§ **EXERCISE**
Can you copy every line of the listing below, character for character and without any changes?
::: THE RECORDS
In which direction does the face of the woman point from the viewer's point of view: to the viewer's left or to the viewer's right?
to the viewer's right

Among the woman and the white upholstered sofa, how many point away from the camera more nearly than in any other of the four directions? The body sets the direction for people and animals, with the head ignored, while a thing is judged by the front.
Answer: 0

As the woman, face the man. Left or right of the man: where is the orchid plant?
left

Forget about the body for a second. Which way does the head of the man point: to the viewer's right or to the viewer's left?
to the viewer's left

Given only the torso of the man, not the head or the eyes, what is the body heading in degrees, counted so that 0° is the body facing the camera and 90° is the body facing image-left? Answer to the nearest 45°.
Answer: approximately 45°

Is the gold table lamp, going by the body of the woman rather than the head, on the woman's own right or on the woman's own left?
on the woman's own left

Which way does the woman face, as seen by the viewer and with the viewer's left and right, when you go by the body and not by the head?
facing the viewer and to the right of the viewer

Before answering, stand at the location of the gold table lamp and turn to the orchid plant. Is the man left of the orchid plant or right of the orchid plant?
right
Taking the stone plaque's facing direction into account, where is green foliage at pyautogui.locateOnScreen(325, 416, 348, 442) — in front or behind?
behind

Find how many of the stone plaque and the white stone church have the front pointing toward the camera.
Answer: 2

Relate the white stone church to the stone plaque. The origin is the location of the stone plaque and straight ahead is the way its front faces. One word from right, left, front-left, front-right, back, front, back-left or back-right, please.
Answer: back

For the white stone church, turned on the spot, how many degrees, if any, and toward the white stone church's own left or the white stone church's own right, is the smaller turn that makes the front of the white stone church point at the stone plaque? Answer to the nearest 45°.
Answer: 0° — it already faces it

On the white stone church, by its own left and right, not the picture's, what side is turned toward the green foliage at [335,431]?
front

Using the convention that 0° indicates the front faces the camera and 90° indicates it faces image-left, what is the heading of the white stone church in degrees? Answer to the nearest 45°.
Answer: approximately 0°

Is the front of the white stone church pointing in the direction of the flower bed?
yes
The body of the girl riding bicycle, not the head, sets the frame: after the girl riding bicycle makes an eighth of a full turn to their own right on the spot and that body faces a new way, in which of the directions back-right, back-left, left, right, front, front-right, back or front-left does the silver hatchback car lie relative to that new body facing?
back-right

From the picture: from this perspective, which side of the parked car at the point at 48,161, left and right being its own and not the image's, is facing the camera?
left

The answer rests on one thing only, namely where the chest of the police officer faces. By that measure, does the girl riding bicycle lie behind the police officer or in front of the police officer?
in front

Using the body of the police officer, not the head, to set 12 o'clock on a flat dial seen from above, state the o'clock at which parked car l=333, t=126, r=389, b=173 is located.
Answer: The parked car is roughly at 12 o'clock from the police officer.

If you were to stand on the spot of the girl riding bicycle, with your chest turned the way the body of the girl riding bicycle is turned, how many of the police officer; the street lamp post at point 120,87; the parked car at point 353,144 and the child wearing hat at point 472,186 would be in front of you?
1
::::::
§ **RESPONSE AREA**
In which direction does the face of the woman point from the viewer's point of view: to the viewer's left or to the viewer's right?
to the viewer's right

Among the woman and the white upholstered sofa, how many point away from the camera more nearly than in any other of the four directions? The body sets the direction for people and animals, with the head ignored, while a thing is judged by the front.
Answer: 0

As the woman, face the man. Left or right of the man: where is the orchid plant?
left

Forget about the body for a second. Which way does the head of the man point: to the viewer's right or to the viewer's left?
to the viewer's left

Given only the torso of the man, not the head or the eyes, what is the body heading in degrees, counted so that 0° is the body facing the camera and 90° is the body facing image-left? Answer to the nearest 45°.
Answer: approximately 45°

Is the gold table lamp, going by the body of the woman rather than the head, on the woman's own right or on the woman's own left?
on the woman's own left

Which way does the woman face, as seen by the viewer and with the viewer's left and right, when you go by the body and not by the head?
facing the viewer and to the right of the viewer

Before answering, stand at the location of the gold table lamp and turn to the orchid plant. Is the man left of the orchid plant or right of the orchid plant?
right
Taking the stone plaque's facing direction into account, where is green foliage at pyautogui.locateOnScreen(325, 416, 348, 442) — in front or behind?
behind

Find how many of the stone plaque and the white stone church have the front pointing toward the camera.
Answer: 2

Relate the white stone church to the stone plaque. The origin is the location of the stone plaque and straight ahead is the way its front faces. One word from right, left, front-left, front-right, back, front, back-left or back-right, please.
Answer: back

For the white stone church, turned on the spot, how many degrees, if any, and toward the white stone church's own left or the white stone church's own right, is the smaller turn that makes the front of the white stone church point at the stone plaque? Answer to the nearest 45°.
Answer: 0° — it already faces it

On the white stone church, by its own left and right, not the picture's, what side is turned toward the green foliage at [335,431]?
front

Using the convention that 0° indicates the front faces the camera and 90° indicates it faces image-left, what is the heading of the white stone church in degrees? Answer to the nearest 45°.
Answer: approximately 0°

Is the front of the white stone church pointing in the direction of the flower bed?
yes
The body of the girl riding bicycle, not the head, sets the frame: after the girl riding bicycle makes an eighth of a full turn to their own right on the spot and that body faces a new way, in which of the directions back-right, back-left, left, right, front, front-right, back or front-left does the silver hatchback car lie relative to that new body facing?
back-right

From the picture: from this perspective, which side of the parked car at the point at 48,161, left and right being its own and not the image's, is facing the camera?
left

The answer rests on one thing only, namely where the chest of the police officer faces. By that measure, does the girl riding bicycle lie behind the police officer or in front of the police officer?
in front

Using the body of the police officer, not the head, to set 12 o'clock on a flat dial seen from above, state the o'clock at which parked car l=333, t=126, r=389, b=173 is located.
Answer: The parked car is roughly at 12 o'clock from the police officer.

If you were to stand on the spot of the girl riding bicycle, with your chest turned the way the body of the girl riding bicycle is turned, how many of the police officer; the street lamp post at point 120,87; the parked car at point 353,144 and the child wearing hat at point 472,186 would be in front of you?
1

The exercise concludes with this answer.